Yargıtay Hukuk Genel Kurulunun 19.12.2012 tarihli, 2012/13-1369 Esas, 2012/1221 Karar sayılı kararının gerekçesinde ayrıntılı olarak açıklandığı üzere; kural olarak davadan feragatin temyiz isteğinden vazgeçme yanında daha geniş kapsamlı olduğu aşikârdır. Zira birincide temyiz dilekçesinin reddine karar verilmekle yetinilecek, diğerinde ise feragatin hukuki niteliği gereği bu konuda karar verilmek üzere mahkeme kararı bozulacaktır. Aynı zamanda verilen bu iki dilekçenin birbirinin devamı niteliğinde olduğu ve davadan feragatin bir yerde temyizden feragat isteğini de içereceği düşünülerek davadan feragat isteği esas alınarak çözüme ulaşılması gerektiği görüşü benimsenmiştir.
6100 sayılı HMK"nın 307. maddesinde feragatin, davacının, talep sonucundan kısmen veya tamamen vazgeçmesi olduğu belirtilmiştir. Aynı yasanın 308. maddesi gereğince de kabul, davacının talep sonucuna davalının kısmen veya tamamen muvafakat etmesidir. Kabul, ancak tarafların üzerinde serbestçe tasarruf edebilecekleri davalarda hüküm doğurur.
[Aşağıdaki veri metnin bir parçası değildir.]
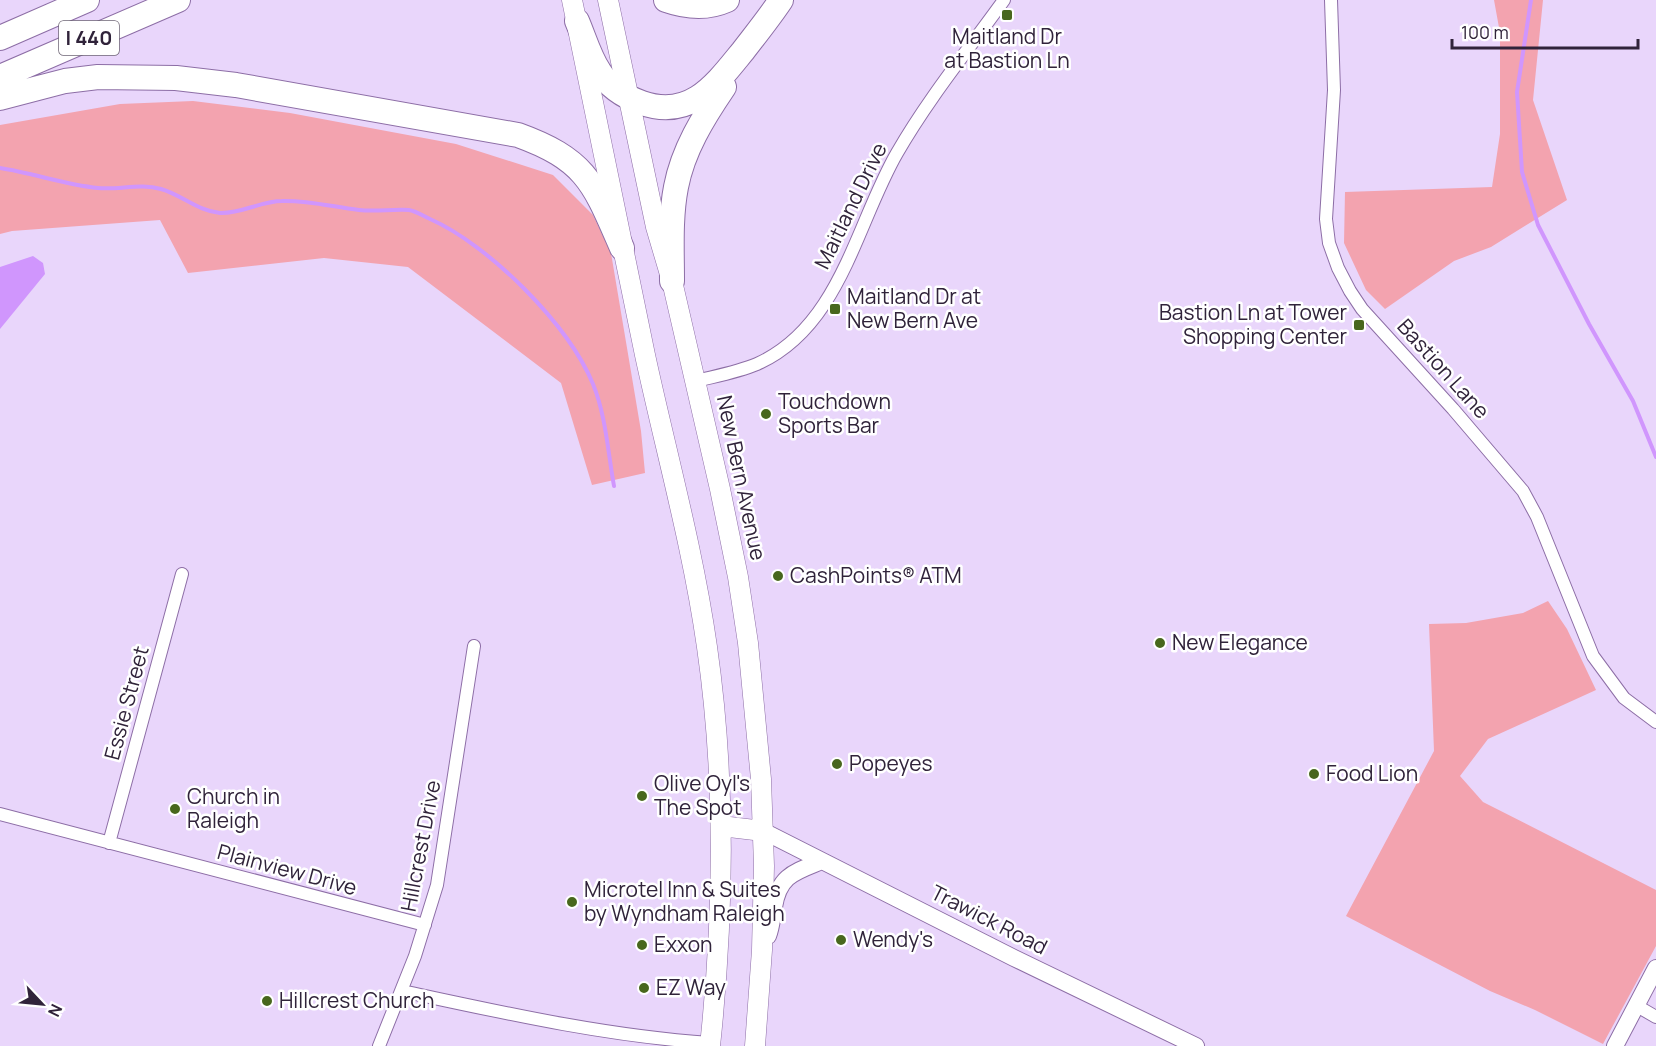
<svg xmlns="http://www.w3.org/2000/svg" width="1656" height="1046" font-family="Manrope,sans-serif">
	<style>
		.green { fill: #f3a3af }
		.water { fill: #d096fd }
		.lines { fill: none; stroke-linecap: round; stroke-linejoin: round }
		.stream { stroke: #d096fd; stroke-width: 4 }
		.minor-casing { stroke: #8d6ea6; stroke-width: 14 }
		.tertiary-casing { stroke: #8d6ea6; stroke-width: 18 }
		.primary-casing { stroke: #8d6ea6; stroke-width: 21 }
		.motorway-casing { stroke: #8d6ea6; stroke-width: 26 }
		.minor { stroke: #fff; stroke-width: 12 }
		.tertiary { stroke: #fff; stroke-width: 16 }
		.primary { stroke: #fff; stroke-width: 20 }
		.motorway { stroke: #fff; stroke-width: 24 }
		.poi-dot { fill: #48671d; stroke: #fff; stroke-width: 2 }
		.labels { text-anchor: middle; stroke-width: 5; stroke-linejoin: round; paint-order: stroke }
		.shield { fill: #fff; stroke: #6e6575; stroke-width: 1.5 }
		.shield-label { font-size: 20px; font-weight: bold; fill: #30233a }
		.poi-label { font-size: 21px; fill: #30233a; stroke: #fff; text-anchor: start }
		.street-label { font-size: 21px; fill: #30233a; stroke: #fff }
	</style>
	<rect width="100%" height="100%" fill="#e9d6fb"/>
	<path class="green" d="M 1494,0 L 1543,0 L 1533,100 L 1567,200 L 1491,247 L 1454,261 L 1385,309 L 1366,290 L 1344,243 L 1345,192 L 1492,187 L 1500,134 L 1500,33 Z
		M 193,101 L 290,113 L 456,144 L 553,175 L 593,215 L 611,253 L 641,431 L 645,473 L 592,485 L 561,383 L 408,267 L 324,258 L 188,273 L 160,220 L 12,231 L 0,234 L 0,125 L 120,104 Z
		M 1548,601 L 1567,629 L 1596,690 L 1488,739 L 1460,776 L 1483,802 L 1656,890 L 1656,946 L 1603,1044 L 1535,1010 L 1490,991 L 1346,916 L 1434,751 L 1429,624 L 1466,623 L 1523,613 Z"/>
	<path class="water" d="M 33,256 L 43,263 L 45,274 L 0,329 L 0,267 Z"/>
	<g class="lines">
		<path class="stream" d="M 1531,0 L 1517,92 L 1522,172 L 1538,225 L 1589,324 L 1633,401 L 1656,457
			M 0,168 C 33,173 65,185 98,188 C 119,190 141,183 161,189 C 182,195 198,211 220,213 C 241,214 261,201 282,201 C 308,200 333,207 359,210 C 375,212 392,209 409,210 C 416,211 423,216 430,219 C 489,245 568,324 593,384 C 606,416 608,453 614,486"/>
		<g class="minor-casing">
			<path id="minor" d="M 1331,0 L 1334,90 L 1326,219 L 1329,243 L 1338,268 L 1350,291 L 1362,309 L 1453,409 L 1523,491 L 1537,517 L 1593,656 L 1624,698 L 1656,722
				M 696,381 C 716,376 738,372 757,364 C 840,327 856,224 897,153 C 928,99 968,50 1004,0
				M 0,814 L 425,925
				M 109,843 L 182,574
				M 402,991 C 504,1013 606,1036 710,1043
				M 1637,1006 L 1656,1017
				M 379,1046 L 415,956 L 437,885 L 474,646"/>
		</g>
		<g class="tertiary-casing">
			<path id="tertiary" d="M 763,831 L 1014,958 L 1196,1046
				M 768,936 C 772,926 772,917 774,907 C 779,875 795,872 822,861
				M 1615,1046 L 1656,968"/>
		</g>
		<g class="primary-casing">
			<path id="primary" d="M 572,0 C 597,118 620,237 645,355 C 666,452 693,548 707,647 C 726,779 724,914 710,1046
				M 608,0 L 656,227 L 672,281 L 720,489 L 738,577 L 748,643 L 761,779 L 764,866 L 762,950 L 755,1046
				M 721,826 L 763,831"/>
		</g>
		<g class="motorway-casing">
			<path id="motorway" d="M 666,0 C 686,7 707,9 727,0
				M 577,21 C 584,37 589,56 599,71 C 609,87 625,97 642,103 C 691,120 716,84 743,51 C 756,34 769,18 781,0
				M 0,38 L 87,0
				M 0,77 L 178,0
				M 0,98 L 65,81 L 98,77 L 176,78 L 236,85 L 518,135 C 587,160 594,184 622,248
				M 672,281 C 672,250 670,218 676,187 C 683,150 703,118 724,87"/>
		</g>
		<use href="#minor" class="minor"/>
		<use href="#tertiary" class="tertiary"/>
		<use href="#primary" class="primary"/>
		<use href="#motorway" class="motorway"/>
	</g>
	<g class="poi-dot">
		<rect x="1001" y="9" width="12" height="12" rx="3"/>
		<rect x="829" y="303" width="12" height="12" rx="3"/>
		<rect x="1353" y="319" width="12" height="12" rx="3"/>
		<circle cx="766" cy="414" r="6"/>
		<circle cx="778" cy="576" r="6"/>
		<circle cx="1160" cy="643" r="6"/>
		<circle cx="837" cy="764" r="6"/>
		<circle cx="1314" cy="774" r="6"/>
		<circle cx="642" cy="796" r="6"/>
		<circle cx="175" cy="809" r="6"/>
		<circle cx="572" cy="902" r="6"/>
		<circle cx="841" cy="940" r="6"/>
		<circle cx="642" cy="945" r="6"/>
		<circle cx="644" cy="988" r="6"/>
		<circle cx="267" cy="1001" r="6"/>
	</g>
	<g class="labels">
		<rect class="shield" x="59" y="21" width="60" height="34" rx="4.5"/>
		<g class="shield-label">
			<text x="89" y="45">I 440</text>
		</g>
		<g class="poi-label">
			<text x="1007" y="44" text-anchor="middle">Maitland Dr<tspan x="1007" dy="24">at Bastion Ln</tspan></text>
			<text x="847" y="304">Maitland Dr at<tspan x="847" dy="24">New Bern Ave</tspan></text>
			<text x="1347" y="320" text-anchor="end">Bastion Ln at Tower<tspan x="1347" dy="24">Shopping Center</tspan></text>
			<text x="778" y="409">Touchdown<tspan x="778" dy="24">Sports Bar</tspan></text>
			<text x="790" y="583">CashPoints® ATM</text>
			<text x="1172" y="650">New Elegance</text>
			<text x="849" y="771">Popeyes</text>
			<text x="1326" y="781">Food Lion</text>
			<text x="654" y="791">Olive Oyl's<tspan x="654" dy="24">The Spot</tspan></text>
			<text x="187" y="804">Church in<tspan x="187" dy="24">Raleigh</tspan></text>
			<text x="584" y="897">Microtel Inn &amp; Suites<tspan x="584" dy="24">by Wyndham Raleigh</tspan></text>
			<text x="853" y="947">Wendy's</text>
			<text x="654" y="952">Exxon</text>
			<text x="656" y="995">EZ Way</text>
			<text x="279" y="1008">Hillcrest Church</text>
		</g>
		<g class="street-label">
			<text transform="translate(851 206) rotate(-64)" y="7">Maitland Drive</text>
			<text transform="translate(1443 369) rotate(48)" y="7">Bastion Lane</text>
			<text transform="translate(741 478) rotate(78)" y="7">New Bern Avenue</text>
			<text transform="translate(127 703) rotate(-75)" y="7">Essie Street</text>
			<text transform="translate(421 846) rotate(-79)" y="7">Hillcrest Drive</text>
			<text transform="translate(287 870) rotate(15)" y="7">Plainview Drive</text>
			<text transform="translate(989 920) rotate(27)" y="7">Trawick Road</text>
		</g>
	</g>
	<g transform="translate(42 1004) rotate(116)" stroke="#ffffff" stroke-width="4.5" paint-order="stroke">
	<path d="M0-4.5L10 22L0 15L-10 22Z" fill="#30233a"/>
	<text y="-9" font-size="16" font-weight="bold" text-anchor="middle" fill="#30233a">N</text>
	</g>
	<path d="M1452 39v9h186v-9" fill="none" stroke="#30233a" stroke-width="3"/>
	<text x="1461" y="39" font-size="18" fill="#30233a" stroke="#ffffff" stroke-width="4.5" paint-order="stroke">100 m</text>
</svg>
6100 sayılı HMK"nın "Feragat ve kabulün şekli" başlıklı 309. maddesi hükmüne göre de feragat ve kabul, dilekçeyle veya yargılama sırasında sözlü olarak yapılır. Feragat ve kabulün hüküm ifade etmesi, karşı tarafın ve mahkemenin muvafakatine bağlı değildir. Kısmen feragat veya kabulde, feragat edilen veya kabul edilen kısmın, dilekçede yahut tutanakta açıkça gösterilmesi gerekir. Feragat ve kabul, kayıtsız ve şartsız olmalıdır.
Yukarıda belirtildiği üzere feragatin kati bir hükmün hukuki neticelerini hasıl edeceği hükme bağlanmıştır. Yine belirtmek gerekir ki feragatin geçerliliği karşı tarafın muvafakatine bağlı değildir. Etkisini onu yapanın tek yönlü irade beyanı ile doğurur. Bu nedenle mahkemece verilen kararın davacının davadan feragati hakkında mahkemesince bir karar verilmek üzere bozulması gerekir. Yargıtay"ın yerleşmiş uygulamaları da bu doğrultudadır. (11.04.1940 tarihli ve 70 sayılı Yargıtay İçtihadı Birleştirme Kararı, 27.05.1992 tarihli ve 1992/2-250/364 sayılı Yargıtay Hukuk Genel Kurulu Kararı)
Bu nedenle kararın davacının davadan feragati hakkında mahkemesince bir karar verilmek üzere bozulması gerekmiştir.
SONUÇ: Yukarıda açıklanan nedenlerle, davacının temyiz itirazlarının kabulü ile hükmün BOZULMASINA, peşin yatırılan harcın istek halinde yatırana iadesine, kararın tebliğinden itibaren 15 gün içinde karar düzeltme yolu açık olmak üzere, 11.12.2017 gününde oybirliği ile karar verildi.